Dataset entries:
• • • •
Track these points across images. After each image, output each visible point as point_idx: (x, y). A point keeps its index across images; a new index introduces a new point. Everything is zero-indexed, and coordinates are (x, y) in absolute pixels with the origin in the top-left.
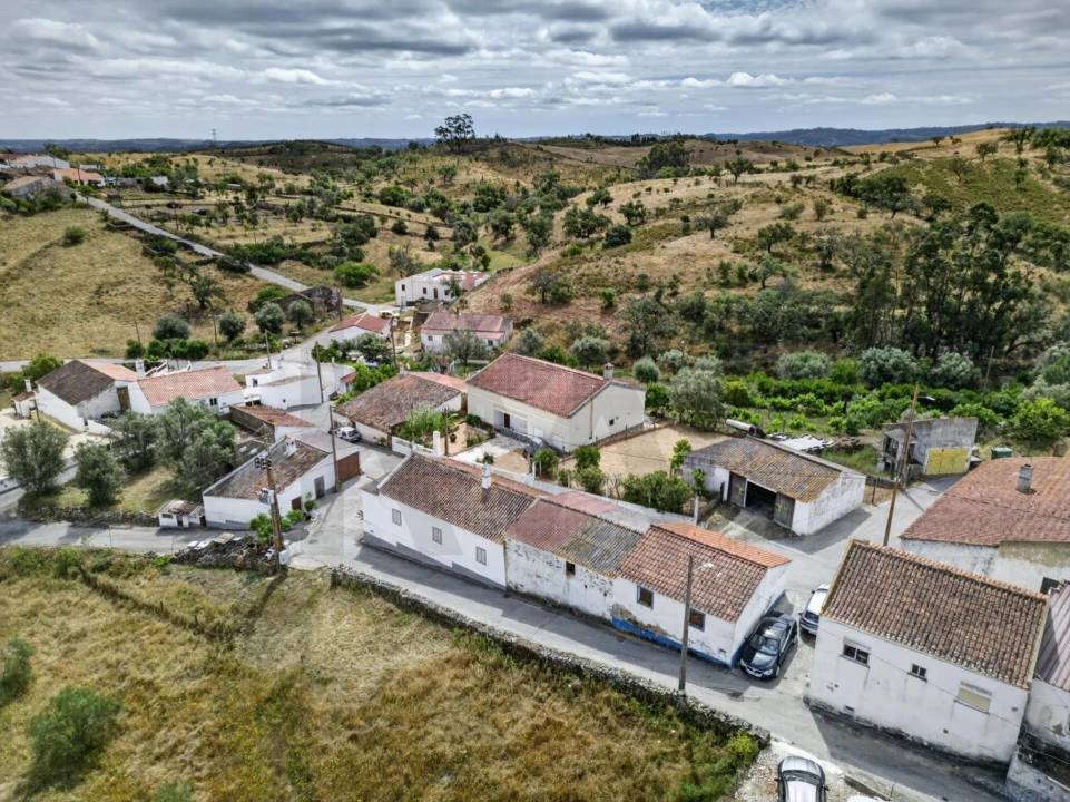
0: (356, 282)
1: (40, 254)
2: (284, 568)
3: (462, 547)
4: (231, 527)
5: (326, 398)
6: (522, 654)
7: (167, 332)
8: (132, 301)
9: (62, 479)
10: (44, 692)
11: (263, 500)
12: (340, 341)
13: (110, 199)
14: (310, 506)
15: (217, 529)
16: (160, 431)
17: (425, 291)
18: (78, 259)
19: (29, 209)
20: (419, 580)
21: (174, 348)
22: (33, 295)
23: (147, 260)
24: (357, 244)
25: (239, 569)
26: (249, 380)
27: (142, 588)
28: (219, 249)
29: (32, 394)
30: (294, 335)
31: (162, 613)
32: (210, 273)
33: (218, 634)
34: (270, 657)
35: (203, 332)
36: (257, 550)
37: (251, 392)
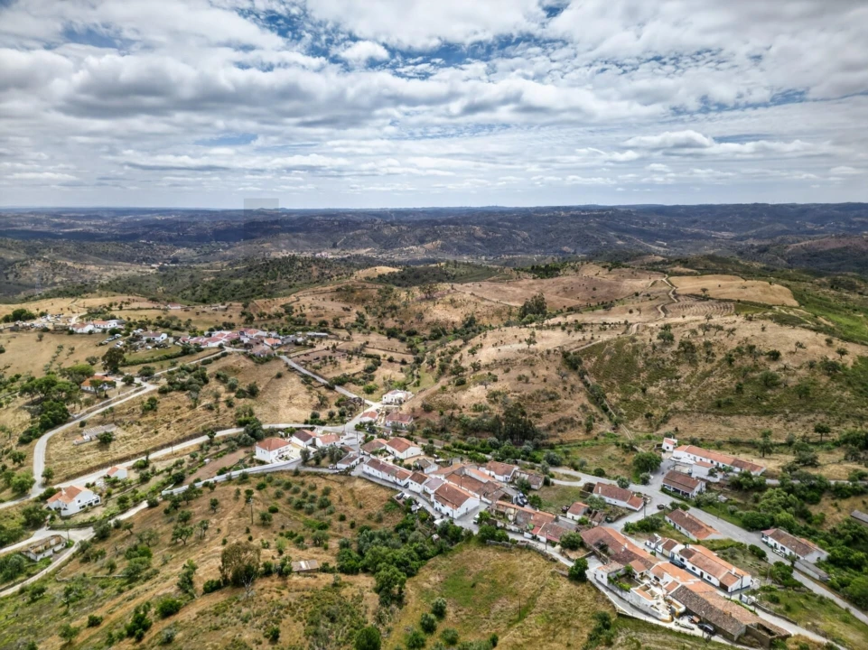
0: (370, 391)
1: (270, 382)
3: (376, 472)
4: (342, 469)
5: (359, 443)
7: (314, 416)
8: (301, 402)
9: (310, 458)
10: (320, 488)
11: (346, 464)
12: (362, 422)
13: (286, 354)
14: (355, 466)
15: (340, 469)
16: (325, 450)
17: (392, 399)
18: (282, 384)
19: (263, 362)
21: (317, 422)
23: (303, 385)
24: (373, 371)
25: (344, 475)
26: (341, 437)
27: (329, 477)
28: (325, 379)
29: (289, 437)
30: (350, 417)
31: (333, 481)
32: (323, 390)
33: (342, 483)
34: (349, 486)
35: (323, 415)
36: (346, 473)
37: (342, 441)
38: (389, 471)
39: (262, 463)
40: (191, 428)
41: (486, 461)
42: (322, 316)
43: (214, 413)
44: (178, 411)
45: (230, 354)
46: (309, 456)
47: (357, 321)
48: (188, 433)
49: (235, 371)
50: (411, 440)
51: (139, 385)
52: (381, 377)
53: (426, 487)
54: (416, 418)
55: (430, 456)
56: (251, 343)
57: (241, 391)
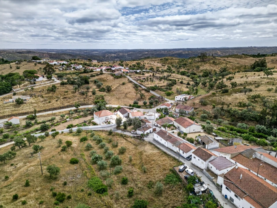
0: (169, 95)
1: (119, 86)
2: (144, 140)
3: (163, 141)
4: (139, 134)
5: (155, 119)
6: (165, 153)
7: (135, 103)
8: (131, 96)
9: (121, 125)
10: (119, 147)
11: (143, 131)
12: (161, 108)
13: (130, 76)
14: (149, 134)
15: (138, 134)
16: (133, 120)
17: (181, 99)
18: (124, 88)
19: (118, 78)
20: (158, 145)
21: (136, 106)
22: (117, 94)
23: (134, 89)
24: (171, 86)
25: (139, 139)
26: (145, 114)
27: (129, 139)
28: (146, 87)
29: (117, 112)
30: (155, 105)
31: (131, 142)
32: (143, 92)
33: (136, 145)
34: (141, 149)
35: (141, 103)
36: (141, 138)
37: (145, 116)
38: (174, 142)
39: (95, 124)
40: (69, 102)
41: (266, 145)
42: (152, 66)
43: (84, 96)
44: (66, 94)
45: (104, 74)
46: (121, 123)
47: (167, 69)
48: (66, 104)
49: (104, 81)
50: (193, 120)
51: (54, 80)
52: (176, 89)
53: (210, 165)
54: (195, 109)
55: (209, 134)
56: (115, 70)
57: (103, 88)
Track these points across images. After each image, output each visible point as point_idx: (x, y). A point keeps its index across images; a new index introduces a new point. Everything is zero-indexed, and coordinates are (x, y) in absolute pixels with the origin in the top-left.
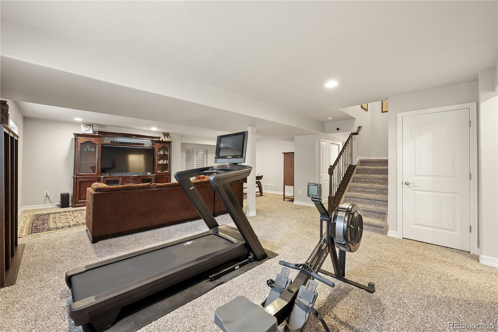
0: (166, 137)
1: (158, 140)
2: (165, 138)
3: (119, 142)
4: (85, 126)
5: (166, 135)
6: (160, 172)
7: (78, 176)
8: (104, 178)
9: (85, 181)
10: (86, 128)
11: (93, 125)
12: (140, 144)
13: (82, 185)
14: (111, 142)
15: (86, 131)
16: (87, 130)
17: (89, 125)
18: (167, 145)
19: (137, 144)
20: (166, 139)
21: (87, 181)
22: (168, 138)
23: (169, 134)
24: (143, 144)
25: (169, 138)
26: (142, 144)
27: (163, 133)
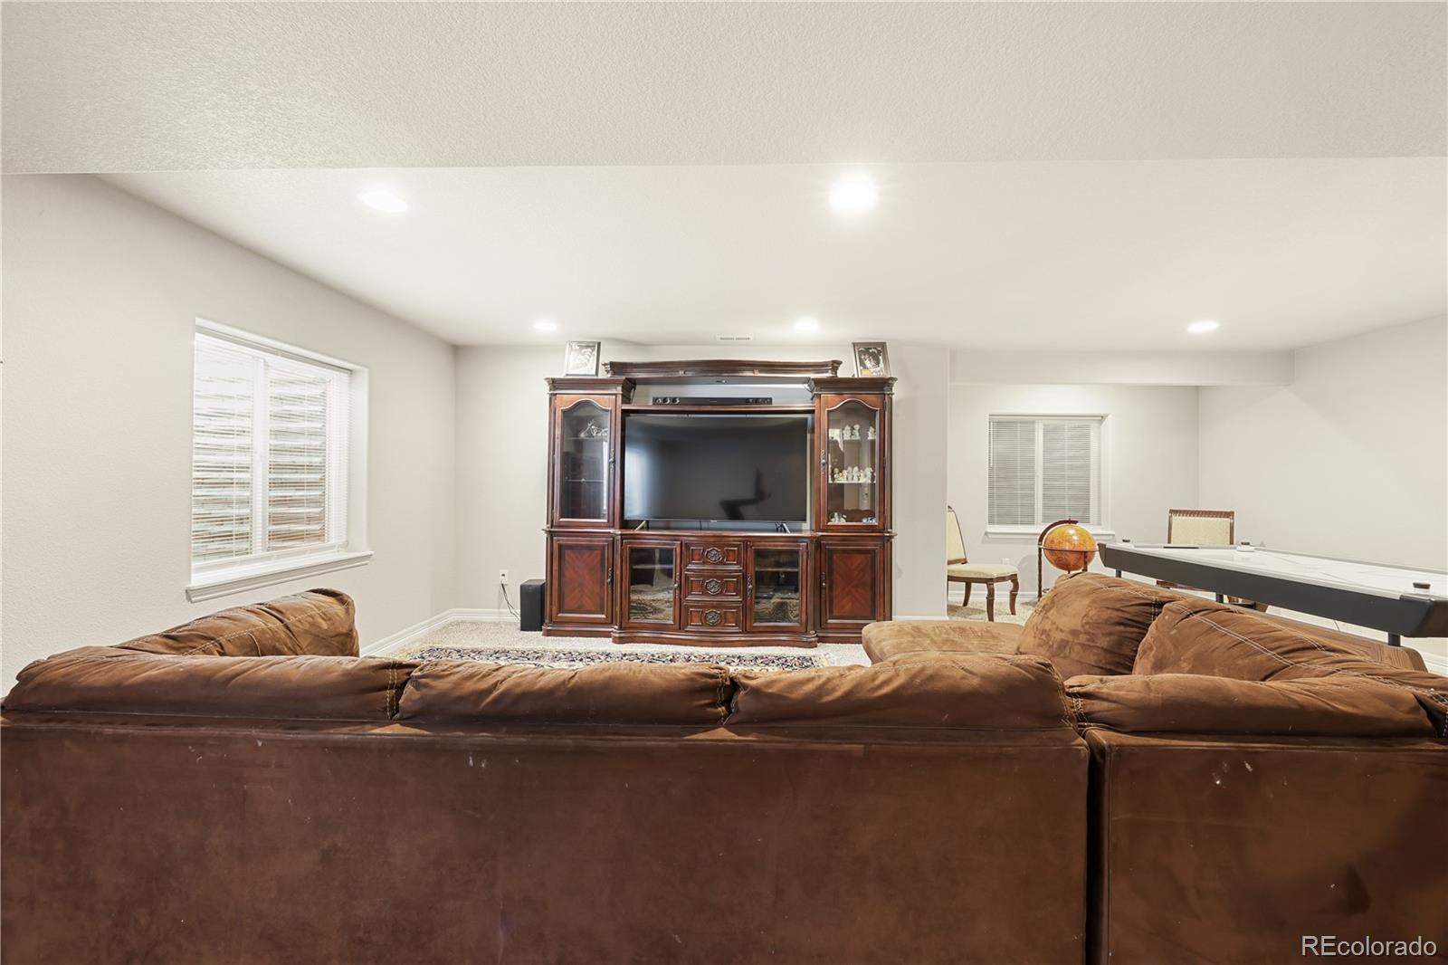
0: (867, 362)
1: (829, 375)
2: (865, 367)
3: (680, 399)
4: (576, 350)
5: (873, 350)
6: (843, 522)
7: (557, 527)
8: (622, 540)
9: (577, 546)
10: (580, 357)
11: (599, 344)
12: (756, 401)
13: (567, 557)
14: (655, 400)
15: (578, 368)
16: (579, 362)
17: (588, 347)
18: (870, 399)
19: (746, 401)
20: (872, 371)
21: (582, 546)
22: (878, 363)
23: (883, 345)
24: (769, 401)
25: (882, 364)
26: (766, 399)
27: (854, 344)
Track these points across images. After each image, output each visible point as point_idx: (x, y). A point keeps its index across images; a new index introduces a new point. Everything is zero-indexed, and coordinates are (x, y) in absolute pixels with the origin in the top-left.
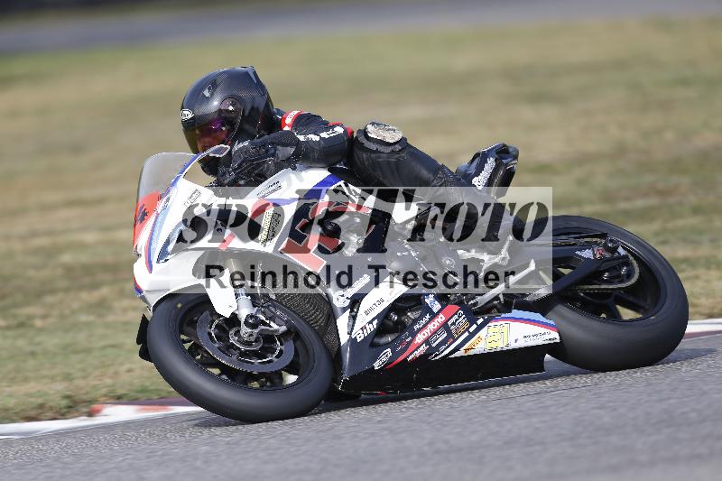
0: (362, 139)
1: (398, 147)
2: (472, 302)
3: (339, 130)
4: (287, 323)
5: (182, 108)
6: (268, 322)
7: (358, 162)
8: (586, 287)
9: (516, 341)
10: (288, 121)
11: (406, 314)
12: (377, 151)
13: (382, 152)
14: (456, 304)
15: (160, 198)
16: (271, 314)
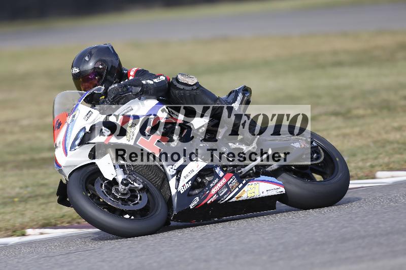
0: (175, 83)
1: (195, 87)
2: (239, 171)
3: (163, 78)
4: (142, 183)
5: (72, 67)
6: (132, 182)
7: (173, 95)
10: (132, 73)
11: (205, 178)
12: (183, 90)
13: (187, 90)
14: (231, 173)
15: (68, 115)
16: (134, 178)
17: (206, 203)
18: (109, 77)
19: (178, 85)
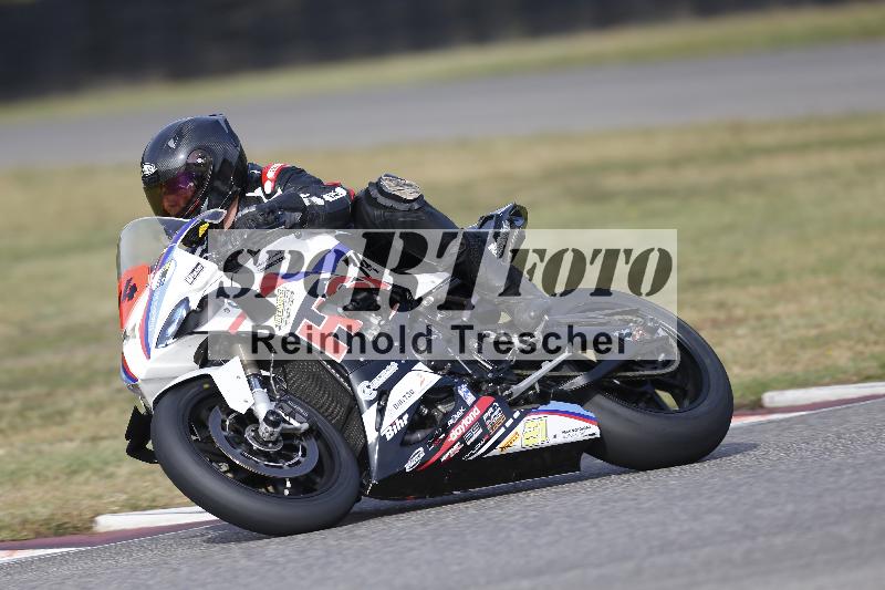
• • • •
Directions:
Give the lines again exactly, starting where the entries begin and stopping once the line with "5: (326, 398)" is included; pictures are not copied.

Solved problem:
Track these points across images. After each image, output each visible point as point_idx: (x, y). A point keeps its index across images; a new index introduces a new point. Everything is zero-indexed, and coordinates are (x, y) in absolute pixels with the origin in the top-left.
0: (356, 282)
1: (40, 254)
2: (284, 568)
3: (462, 547)
4: (231, 527)
5: (326, 398)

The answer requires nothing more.